=== Exercise directions ===
An identical copy of all records below is to be written out.

=== Exercise input ===
★ ★ ★
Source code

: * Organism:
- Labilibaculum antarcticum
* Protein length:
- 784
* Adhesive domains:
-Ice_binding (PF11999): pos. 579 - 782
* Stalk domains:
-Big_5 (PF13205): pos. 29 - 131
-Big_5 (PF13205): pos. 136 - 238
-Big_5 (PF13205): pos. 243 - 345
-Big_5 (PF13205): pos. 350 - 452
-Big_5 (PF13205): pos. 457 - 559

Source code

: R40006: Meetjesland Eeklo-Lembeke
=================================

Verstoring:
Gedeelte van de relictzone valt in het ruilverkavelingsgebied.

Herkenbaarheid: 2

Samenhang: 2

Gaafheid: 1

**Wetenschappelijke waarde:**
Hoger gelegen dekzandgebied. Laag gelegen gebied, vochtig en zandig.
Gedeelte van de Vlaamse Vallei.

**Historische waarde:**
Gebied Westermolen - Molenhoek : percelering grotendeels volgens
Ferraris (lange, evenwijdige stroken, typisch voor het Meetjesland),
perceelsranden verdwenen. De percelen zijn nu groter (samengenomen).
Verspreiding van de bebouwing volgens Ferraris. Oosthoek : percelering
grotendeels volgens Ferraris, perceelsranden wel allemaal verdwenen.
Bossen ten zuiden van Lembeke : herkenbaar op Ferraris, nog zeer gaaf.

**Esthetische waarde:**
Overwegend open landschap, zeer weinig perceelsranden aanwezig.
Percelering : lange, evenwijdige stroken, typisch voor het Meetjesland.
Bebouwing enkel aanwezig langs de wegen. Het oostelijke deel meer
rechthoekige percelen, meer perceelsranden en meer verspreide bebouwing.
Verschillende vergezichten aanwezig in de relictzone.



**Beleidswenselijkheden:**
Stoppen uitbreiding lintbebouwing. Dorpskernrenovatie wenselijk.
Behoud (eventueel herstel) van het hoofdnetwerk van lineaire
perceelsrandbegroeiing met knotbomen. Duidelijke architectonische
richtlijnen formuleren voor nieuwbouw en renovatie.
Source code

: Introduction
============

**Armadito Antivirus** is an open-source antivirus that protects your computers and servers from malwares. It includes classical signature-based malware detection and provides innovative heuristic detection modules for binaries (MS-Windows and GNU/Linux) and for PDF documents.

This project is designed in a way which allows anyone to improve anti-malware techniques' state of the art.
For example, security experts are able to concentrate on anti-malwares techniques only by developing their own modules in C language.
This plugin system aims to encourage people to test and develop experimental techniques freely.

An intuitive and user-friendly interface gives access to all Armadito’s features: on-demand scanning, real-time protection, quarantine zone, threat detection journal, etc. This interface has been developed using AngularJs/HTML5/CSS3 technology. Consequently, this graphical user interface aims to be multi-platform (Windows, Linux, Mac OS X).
★ ★ ★
=== Written reply ===
Source code

: * Organism:
- Labilibaculum antarcticum
* Protein length:
- 784
* Adhesive domains:
-Ice_binding (PF11999): pos. 579 - 782
* Stalk domains:
-Big_5 (PF13205): pos. 29 - 131
-Big_5 (PF13205): pos. 136 - 238
-Big_5 (PF13205): pos. 243 - 345
-Big_5 (PF13205): pos. 350 - 452
-Big_5 (PF13205): pos. 457 - 559

Source code

: R40006: Meetjesland Eeklo-Lembeke
=================================

Verstoring:
Gedeelte van de relictzone valt in het ruilverkavelingsgebied.

Herkenbaarheid: 2

Samenhang: 2

Gaafheid: 1

**Wetenschappelijke waarde:**
Hoger gelegen dekzandgebied. Laag gelegen gebied, vochtig en zandig.
Gedeelte van de Vlaamse Vallei.

**Historische waarde:**
Gebied Westermolen - Molenhoek : percelering grotendeels volgens
Ferraris (lange, evenwijdige stroken, typisch voor het Meetjesland),
perceelsranden verdwenen. De percelen zijn nu groter (samengenomen).
Verspreiding van de bebouwing volgens Ferraris. Oosthoek : percelering
grotendeels volgens Ferraris, perceelsranden wel allemaal verdwenen.
Bossen ten zuiden van Lembeke : herkenbaar op Ferraris, nog zeer gaaf.

**Esthetische waarde:**
Overwegend open landschap, zeer weinig perceelsranden aanwezig.
Percelering : lange, evenwijdige stroken, typisch voor het Meetjesland.
Bebouwing enkel aanwezig langs de wegen. Het oostelijke deel meer
rechthoekige percelen, meer perceelsranden en meer verspreide bebouwing.
Verschillende vergezichten aanwezig in de relictzone.



**Beleidswenselijkheden:**
Stoppen uitbreiding lintbebouwing. Dorpskernrenovatie wenselijk.
Behoud (eventueel herstel) van het hoofdnetwerk van lineaire
perceelsrandbegroeiing met knotbomen. Duidelijke architectonische
richtlijnen formuleren voor nieuwbouw en renovatie.
Source code

: Introduction
============

**Armadito Antivirus** is an open-source antivirus that protects your computers and servers from malwares. It includes classical signature-based malware detection and provides innovative heuristic detection modules for binaries (MS-Windows and GNU/Linux) and for PDF documents.

This project is designed in a way which allows anyone to improve anti-malware techniques' state of the art.
For example, security experts are able to concentrate on anti-malwares techniques only by developing their own modules in C language.
This plugin system aims to encourage people to test and develop experimental techniques freely.

An intuitive and user-friendly interface gives access to all Armadito’s features: on-demand scanning, real-time protection, quarantine zone, threat detection journal, etc. This interface has been developed using AngularJs/HTML5/CSS3 technology. Consequently, this graphical user interface aims to be multi-platform (Windows, Linux, Mac OS X).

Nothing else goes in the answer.